Beyond policy halls and press statements, the human cost remains staggering. Pakistan’s floods in recent years have not only displaced millions but also exposed women and children to heightened risks of gender-based violence. With shelter insecurity, poor sanitation, and limited clean water access, displaced women face threats that go far beyond survival. Conference speakers emphasized that climate resilience cannot be separated from gender equity and that true recovery requires safe facilities, accessible sanitation, and systems that protect dignity as much as they preserve life.

A judicial commission’s finding reveals slow poisoning of people through supply of contaminated water in Sindh

Lack of basic education about water management and sanitation compounds the problem. In rural Sindh and southern Punjab, communities often rely on unsafe groundwater and unlined ponds for drinking and cooking, unaware of contamination risks. Many families, particularly in remote villages, have no concept of safe waste disposal or hygiene, leading to high rates of diarrheal disease and child mortality. Speakers urged that education must precede infrastructure by teaching rural populations how to manage resources, conserve water, and maintain sanitation facilities. Without this, every new filtration plant or pipeline remains at risk of failure.

Sanitation, long ignored in national planning, became the emotional core of the discussion. Nearly 40% of children under five in Pakistan are stunted, a statistic tied directly to poor sanitation and contaminated water. UNICEF’s WASH (Water, Sanitation and Hygiene) program has been pivotal, from introducing handwashing stations in schools to installing low-cost wastewater treatment units in rural areas. “Sanitation is not an afterthought,” said Sarah Hassan, UNICEF’s WASH Specialist. “It’s the foundation of dignity, disease prevention, and equality.”
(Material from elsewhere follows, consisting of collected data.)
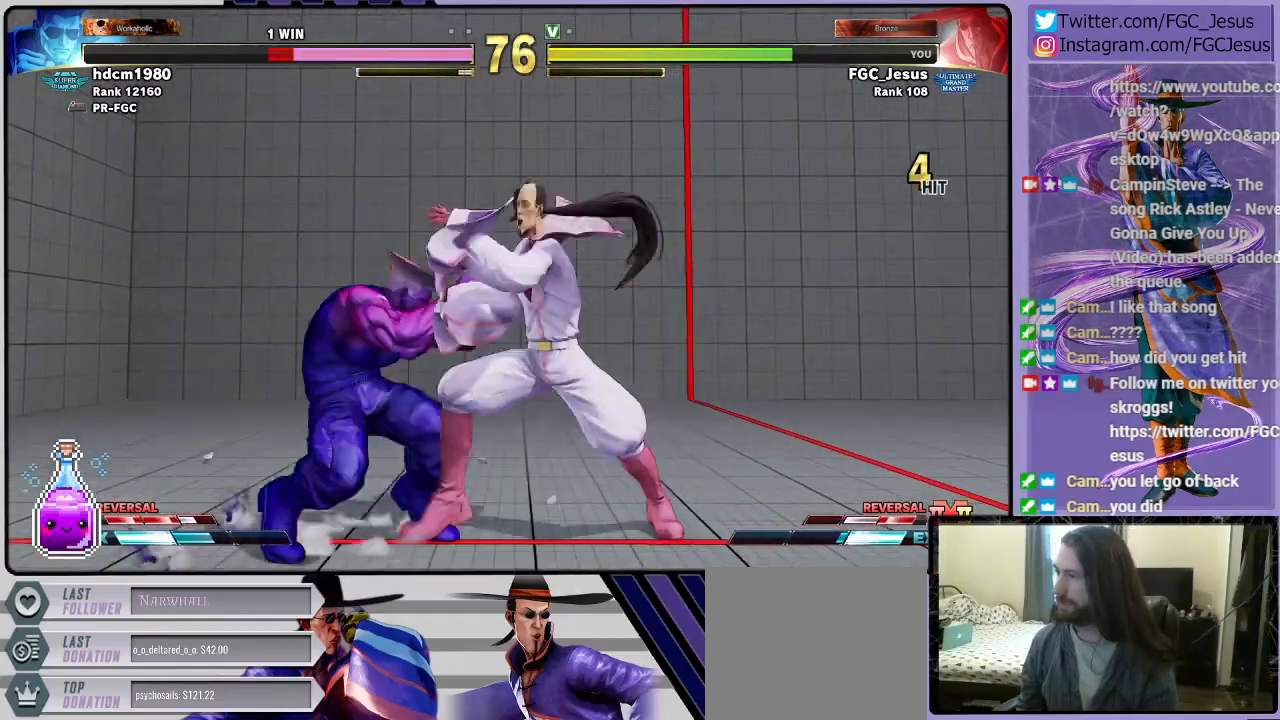
{"buttons": ["DPAD_DOWN", "DPAD_RIGHT"], "left_stick": "center", "right_stick": "center", "events": [[33, "DPAD_RIGHT", "down"]]}
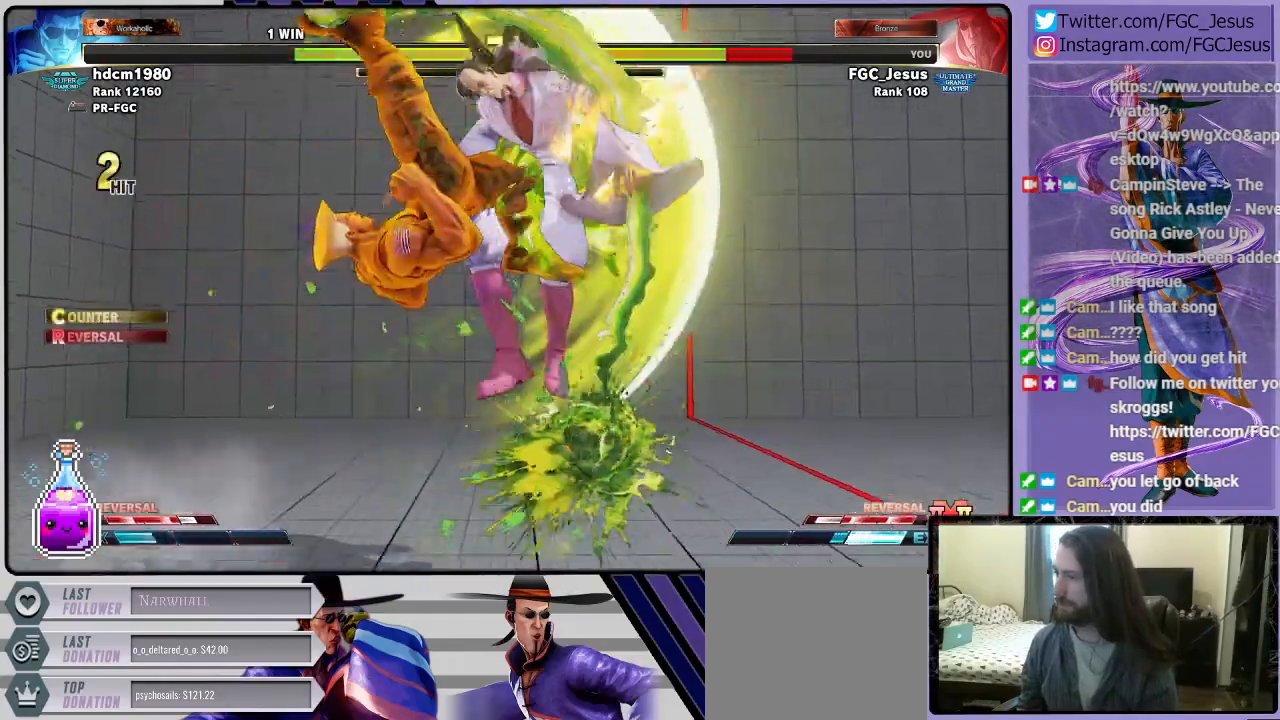
{"buttons": [], "left_stick": "center", "right_stick": "center", "events": [[100, "DPAD_DOWN", "up"], [167, "DPAD_RIGHT", "up"]]}
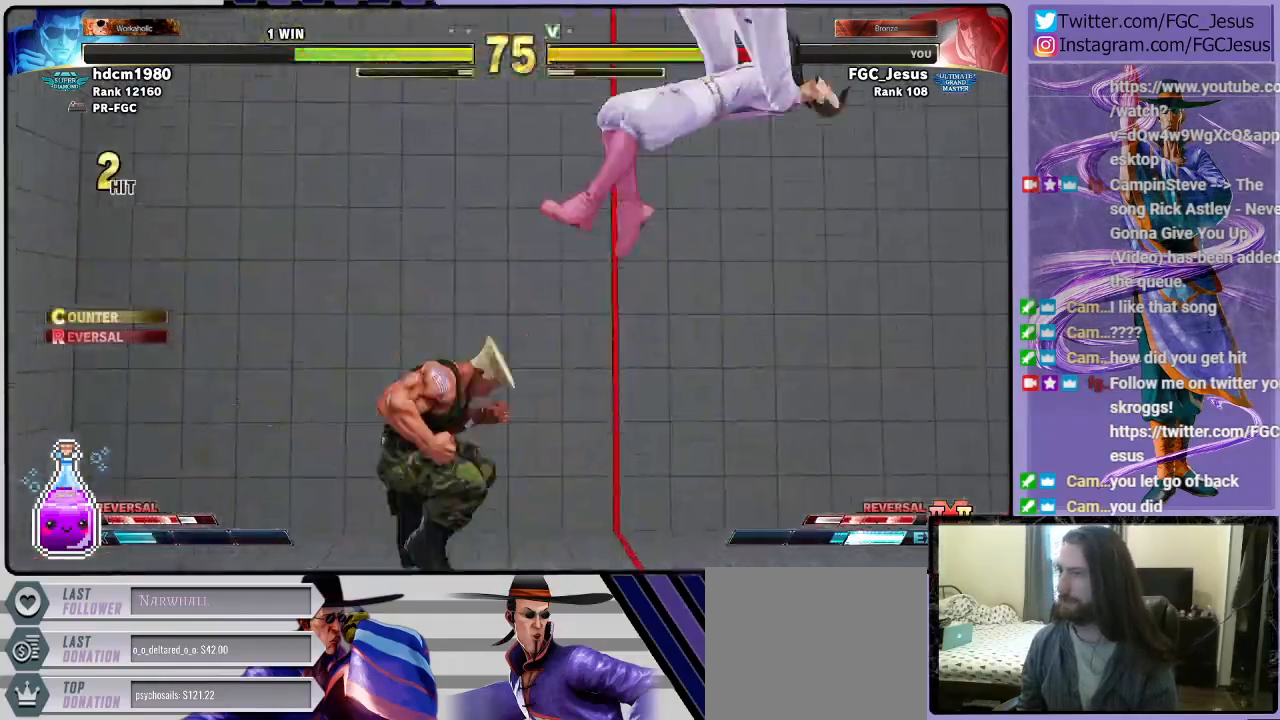
{"buttons": [], "left_stick": "center", "right_stick": "center", "events": [[300, "CROSS", "down"], [300, "R1", "down"], [300, "SQUARE", "down"], [433, "CROSS", "up"], [433, "R1", "up"], [467, "SQUARE", "up"]]}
Funding and innovation met reality in three remarkable case studies shared at the conference:

In Tharparkar, the Hisaar Foundation, with World Bank support, installed solar-powered boreholes that now provide clean water to 800 villagers and 600 livestock, while empowering local women to manage and maintain the systems.

Solar powered machine bore system installed by Hisaar Foundation

In Chakwal, a rural education initiative tied to the Punjab Rural Water Supply Program introduced community-led hygiene training alongside hand pump installations, proving that education and infrastructure must advance hand in hand.

Meanwhile, in Karachi’s Lyari and Korangi districts, studies published in the MDPI Journal (2024) revealed that low-income households receive less than 30% of their official water allocation, forcing them to rely on unsafe tanker supplies. This itself is a grim reminder of how inequitable distribution fuels both disease and debt.

Health professionals tied these threads together. Dr. Qaiser Sajjad of the Pakistan Medical Association reminded attendees, “Every outbreak begins at the faucet.” Contaminated water is not only a driver of malnutrition and stunting but also the root of recurring epidemics, from cholera to hepatitis. His call was blunt but vital: without safe water, there is no health system strong enough to compensate for the damage.

As the conference drew to a close, the mood shifted from urgency to resolve. The 7th KIWC’s goal was clear- to build a national roadmap that unites policy, funding, and education into a coherent strategy for resilient water governance. The floods have shown how fragile our systems are; the gender-based risks have shown how unevenly that fragility is felt. Yet, from Tharparkar’s solar wells to Punjab’s village pumps, hope flows wherever partnership meets purpose.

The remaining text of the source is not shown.